Kalinsky's comments came during a call with media prior to ExxonMobil's May 25 Annual General Meeting in Dallas, Texas, where shareholders will vote on a number of resolutions pertaining to climate change.

Kalinsky is slated to address ExxonMobil's executives and speak about her grandfather's scientific findings which were featured in a September investigative article by InsideClimate News.

As Kalinsky alluded to, Exxon spent $31 million dollars funding the climate change denial machine between 1998 and 2014 — by conservative estimates.

Among other climate-denying activity, Exxon still funds the American Legislative Exchange Council (ALEC), a “ corporate bill mill” that has long denied the reality of human-caused climate change. ALEC has been singled out by Climate Truth, which is calling on Exxon to drop its dues-paying membership with the organization.

Back in 1978, almost four decades ago, Black made ominous warnings about the potential perils of climate change to come if humanity did not stem fossil fuel usage and reverse course.

“In the first place, there is general scientific agreement that the most likely manner in which mankind is influencing the global climate is through carbon dioxide release from the burning of fossil fuels,” Black told Exxon higher-ups, according to InsideClimate News' reporting, in a presentation titled “ The Greenhouse Effect.” “Present thinking holds that man has a time window of five to ten years before the need for hard decisions regarding changes in energy strategies might become critical.”

Remarking that Black was a “man of science,” Kalinsky offered her thoughts on how Black may feel today, were he still alive, about the direction Exxon took and the “ road not taken” once it made scientific discoveries about climate change.

“He told my mother that a company is in trouble when it falls into the hands of the accountants,” Kalinsky stated. “I don't think he'd be proud of the company he'd worked so hard for.”

25 Years: Nixing Shareholder Climate ResolutionsWhile best known these days for its “ Exxon Knew” investigation, InsideClimate News also published an e-book and an article as part of its “ Climate Accountability Project” in June 2015 on ExxonMobil's intransigence pertaining to shareholder resolutions at its Annual General Meetings. According to their reporting, the types of resolutions slated for votes at the AGM in Dallas routinely get shot down.

Among the climate change-oriented resolutions the company's top brass has urged its shareholders to vote against:

- Add a member to the board of directors with environmental expertise.

- Increase capital distributions to shareholders instead of investing in development of oil reserves that may never be exploited.

- Change the company's method of accounting to better position Exxon to adapt to adapt to climate change by exploring non-fossil resources.

- Disclose funding of lobbyists and organizations dedicated to influencing climate policy.

- Acknowledge the moral imperative to limit global average temperature increases to 2 degrees C above pre-industrial levels and pledge to support the goal of limiting warming to less than 2 degrees.

Were shareholders to pass any of these resolutions, it would literally be unprecedented in the company's history, as the “resolutions rarely get the support of more than a few percent of a company's stock,” according to InsideClimate News. But with increased pressure and public scrutiny on the company and the fossil fuel sector at-large, some climate activists see Exxon's Annual General Meeting as a tipping point in the climate accountability sphere.

“This year’s shareholder meeting should be a moment of reckoning for Exxon. The company is facing mounting, well-deserved pressure due to its woefully out-of-touch approach to climate change,” said Naomi Ages, Climate Liability Project Lead at Greenpeace USA. “Exxon is being held to account for the years it denied any contribution to runaway climate change by state Attorneys General, regulators, and now even its major shareholders.”

DeSmog will monitor the votes on the resolutions and provide live updates as they receive votes.
┄┄┄┄┄┄┄┄┄┄
### PROBLEM TO SOLVE
From the article on ExxonMobil's shareholder meeting, print the passage between "Among the climate" and "exploring non-fossil resources.", inclusive, with each word and mark unchanged.

### RECORD SET
┄┄┄┄┄┄┄┄┄┄
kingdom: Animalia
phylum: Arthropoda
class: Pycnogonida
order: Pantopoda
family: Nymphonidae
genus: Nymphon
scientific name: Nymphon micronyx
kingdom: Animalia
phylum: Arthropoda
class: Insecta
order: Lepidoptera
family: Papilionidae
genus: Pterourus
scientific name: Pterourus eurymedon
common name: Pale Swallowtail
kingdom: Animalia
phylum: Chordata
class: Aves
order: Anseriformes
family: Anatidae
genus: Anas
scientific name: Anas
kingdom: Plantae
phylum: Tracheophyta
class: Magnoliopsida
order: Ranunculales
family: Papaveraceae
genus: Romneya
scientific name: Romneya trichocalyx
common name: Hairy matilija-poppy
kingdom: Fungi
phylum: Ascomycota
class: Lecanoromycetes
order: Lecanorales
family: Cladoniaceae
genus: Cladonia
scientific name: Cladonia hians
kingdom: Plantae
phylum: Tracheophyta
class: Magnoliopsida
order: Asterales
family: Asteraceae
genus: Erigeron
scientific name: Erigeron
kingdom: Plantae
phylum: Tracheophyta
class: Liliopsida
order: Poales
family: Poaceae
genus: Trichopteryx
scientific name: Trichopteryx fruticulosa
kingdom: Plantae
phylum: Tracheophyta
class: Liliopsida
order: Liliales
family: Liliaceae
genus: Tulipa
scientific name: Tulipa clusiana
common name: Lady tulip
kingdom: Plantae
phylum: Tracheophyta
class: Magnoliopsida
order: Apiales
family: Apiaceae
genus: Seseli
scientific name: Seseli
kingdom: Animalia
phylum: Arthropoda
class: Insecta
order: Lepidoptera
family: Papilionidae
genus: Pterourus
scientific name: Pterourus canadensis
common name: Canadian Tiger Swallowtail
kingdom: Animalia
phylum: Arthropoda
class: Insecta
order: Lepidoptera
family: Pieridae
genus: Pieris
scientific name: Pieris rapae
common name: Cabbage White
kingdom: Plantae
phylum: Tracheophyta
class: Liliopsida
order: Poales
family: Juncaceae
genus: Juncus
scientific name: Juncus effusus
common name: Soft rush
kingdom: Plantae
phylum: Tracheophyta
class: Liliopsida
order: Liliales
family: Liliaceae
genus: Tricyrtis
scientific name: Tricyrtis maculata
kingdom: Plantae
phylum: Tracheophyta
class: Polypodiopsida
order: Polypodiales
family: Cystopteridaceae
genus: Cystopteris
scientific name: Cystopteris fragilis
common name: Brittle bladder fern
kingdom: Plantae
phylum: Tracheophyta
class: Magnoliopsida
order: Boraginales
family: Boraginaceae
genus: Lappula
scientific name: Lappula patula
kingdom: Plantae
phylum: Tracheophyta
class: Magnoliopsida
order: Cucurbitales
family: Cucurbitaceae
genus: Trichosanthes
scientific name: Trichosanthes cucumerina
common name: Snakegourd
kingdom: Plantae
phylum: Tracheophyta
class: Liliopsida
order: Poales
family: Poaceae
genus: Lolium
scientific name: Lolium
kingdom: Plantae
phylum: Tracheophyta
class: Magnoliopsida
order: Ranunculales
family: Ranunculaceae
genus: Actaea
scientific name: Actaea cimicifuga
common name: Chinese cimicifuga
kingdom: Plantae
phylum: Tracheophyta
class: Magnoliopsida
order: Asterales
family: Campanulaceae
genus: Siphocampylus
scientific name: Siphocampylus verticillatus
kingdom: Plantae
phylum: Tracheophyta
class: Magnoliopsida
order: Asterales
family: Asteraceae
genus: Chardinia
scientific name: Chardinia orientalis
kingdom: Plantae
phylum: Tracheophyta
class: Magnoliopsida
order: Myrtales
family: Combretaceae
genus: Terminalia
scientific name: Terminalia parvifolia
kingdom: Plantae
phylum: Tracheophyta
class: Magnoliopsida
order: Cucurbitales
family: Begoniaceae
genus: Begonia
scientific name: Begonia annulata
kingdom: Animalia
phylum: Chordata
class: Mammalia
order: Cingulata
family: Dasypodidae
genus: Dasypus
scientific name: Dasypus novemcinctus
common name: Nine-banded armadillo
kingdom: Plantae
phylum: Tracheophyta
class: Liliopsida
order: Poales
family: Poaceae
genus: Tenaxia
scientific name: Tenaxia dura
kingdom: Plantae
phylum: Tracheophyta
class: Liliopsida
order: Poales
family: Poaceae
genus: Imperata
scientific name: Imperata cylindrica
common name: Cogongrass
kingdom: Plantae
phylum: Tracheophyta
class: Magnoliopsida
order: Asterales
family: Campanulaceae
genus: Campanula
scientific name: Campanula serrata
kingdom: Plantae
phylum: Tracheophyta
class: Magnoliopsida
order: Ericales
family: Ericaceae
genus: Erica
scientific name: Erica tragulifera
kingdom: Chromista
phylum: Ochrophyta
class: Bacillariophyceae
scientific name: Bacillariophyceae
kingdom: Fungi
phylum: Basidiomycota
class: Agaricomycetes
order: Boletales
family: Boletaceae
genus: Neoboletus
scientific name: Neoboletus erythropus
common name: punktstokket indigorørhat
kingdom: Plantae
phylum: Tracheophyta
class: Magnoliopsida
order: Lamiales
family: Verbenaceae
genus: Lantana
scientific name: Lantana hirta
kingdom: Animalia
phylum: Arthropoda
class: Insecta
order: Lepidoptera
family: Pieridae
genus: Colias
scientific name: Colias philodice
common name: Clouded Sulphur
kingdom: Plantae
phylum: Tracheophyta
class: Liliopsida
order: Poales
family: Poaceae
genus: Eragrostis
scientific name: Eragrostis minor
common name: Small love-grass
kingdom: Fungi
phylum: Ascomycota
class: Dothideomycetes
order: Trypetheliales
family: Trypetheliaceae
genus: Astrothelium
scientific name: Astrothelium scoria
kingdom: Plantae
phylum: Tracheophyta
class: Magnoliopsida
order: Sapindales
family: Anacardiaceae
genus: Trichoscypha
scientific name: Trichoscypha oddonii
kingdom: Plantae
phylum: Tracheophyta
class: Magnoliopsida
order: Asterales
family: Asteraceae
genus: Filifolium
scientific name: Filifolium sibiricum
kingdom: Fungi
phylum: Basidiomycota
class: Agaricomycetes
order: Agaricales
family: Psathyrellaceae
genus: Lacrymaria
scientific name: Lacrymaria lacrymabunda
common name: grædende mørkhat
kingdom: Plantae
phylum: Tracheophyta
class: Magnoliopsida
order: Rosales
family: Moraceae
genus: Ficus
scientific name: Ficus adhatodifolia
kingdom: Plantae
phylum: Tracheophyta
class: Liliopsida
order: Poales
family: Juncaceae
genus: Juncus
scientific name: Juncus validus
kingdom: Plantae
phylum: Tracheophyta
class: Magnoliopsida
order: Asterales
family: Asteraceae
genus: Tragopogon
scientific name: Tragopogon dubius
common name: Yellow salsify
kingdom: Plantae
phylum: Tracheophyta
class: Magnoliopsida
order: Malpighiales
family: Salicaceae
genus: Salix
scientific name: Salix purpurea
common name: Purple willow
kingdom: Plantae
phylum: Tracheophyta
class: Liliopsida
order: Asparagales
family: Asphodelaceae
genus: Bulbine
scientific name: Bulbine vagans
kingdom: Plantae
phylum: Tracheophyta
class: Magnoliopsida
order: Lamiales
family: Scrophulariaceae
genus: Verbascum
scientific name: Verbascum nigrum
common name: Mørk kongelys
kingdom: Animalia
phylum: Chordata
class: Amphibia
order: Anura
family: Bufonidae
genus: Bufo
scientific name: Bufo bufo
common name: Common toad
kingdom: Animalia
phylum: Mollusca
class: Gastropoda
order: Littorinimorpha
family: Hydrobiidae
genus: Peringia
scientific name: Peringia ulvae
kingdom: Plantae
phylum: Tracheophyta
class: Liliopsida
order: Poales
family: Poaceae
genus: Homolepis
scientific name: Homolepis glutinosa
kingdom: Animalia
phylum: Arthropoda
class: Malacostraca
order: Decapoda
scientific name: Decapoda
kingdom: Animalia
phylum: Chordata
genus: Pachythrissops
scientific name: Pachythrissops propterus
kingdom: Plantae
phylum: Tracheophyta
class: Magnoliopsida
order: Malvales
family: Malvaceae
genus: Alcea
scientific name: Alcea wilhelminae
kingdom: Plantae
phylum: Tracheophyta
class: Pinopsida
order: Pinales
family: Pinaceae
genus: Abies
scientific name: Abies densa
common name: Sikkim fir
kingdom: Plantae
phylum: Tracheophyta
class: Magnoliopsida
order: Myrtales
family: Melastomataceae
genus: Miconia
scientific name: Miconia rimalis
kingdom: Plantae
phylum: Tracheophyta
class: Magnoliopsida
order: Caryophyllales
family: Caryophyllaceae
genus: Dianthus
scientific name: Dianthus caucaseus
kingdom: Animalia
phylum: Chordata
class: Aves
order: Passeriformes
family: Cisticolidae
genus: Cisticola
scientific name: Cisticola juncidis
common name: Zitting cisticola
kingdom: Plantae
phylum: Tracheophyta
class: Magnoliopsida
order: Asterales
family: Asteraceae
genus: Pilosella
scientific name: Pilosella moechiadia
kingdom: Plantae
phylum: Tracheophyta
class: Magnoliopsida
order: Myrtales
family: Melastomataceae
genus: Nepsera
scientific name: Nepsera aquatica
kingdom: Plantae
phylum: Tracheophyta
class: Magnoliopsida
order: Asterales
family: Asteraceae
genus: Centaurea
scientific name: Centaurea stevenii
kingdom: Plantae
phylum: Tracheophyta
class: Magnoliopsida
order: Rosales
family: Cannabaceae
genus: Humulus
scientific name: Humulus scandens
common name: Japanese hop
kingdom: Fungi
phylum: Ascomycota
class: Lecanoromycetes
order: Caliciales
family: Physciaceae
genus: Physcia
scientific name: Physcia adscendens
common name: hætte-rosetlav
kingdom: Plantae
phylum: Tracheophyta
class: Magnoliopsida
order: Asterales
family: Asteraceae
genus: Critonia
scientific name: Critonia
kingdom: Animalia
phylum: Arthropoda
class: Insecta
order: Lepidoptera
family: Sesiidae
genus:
┄┄┄┄┄┄┄┄┄┄
### REPLY
Among the climate change-oriented resolutions the company's top brass has urged its shareholders to vote against:

- Add a member to the board of directors with environmental expertise.

- Increase capital distributions to shareholders instead of investing in development of oil reserves that may never be exploited.

- Change the company's method of accounting to better position Exxon to adapt to adapt to climate change by exploring non-fossil resources.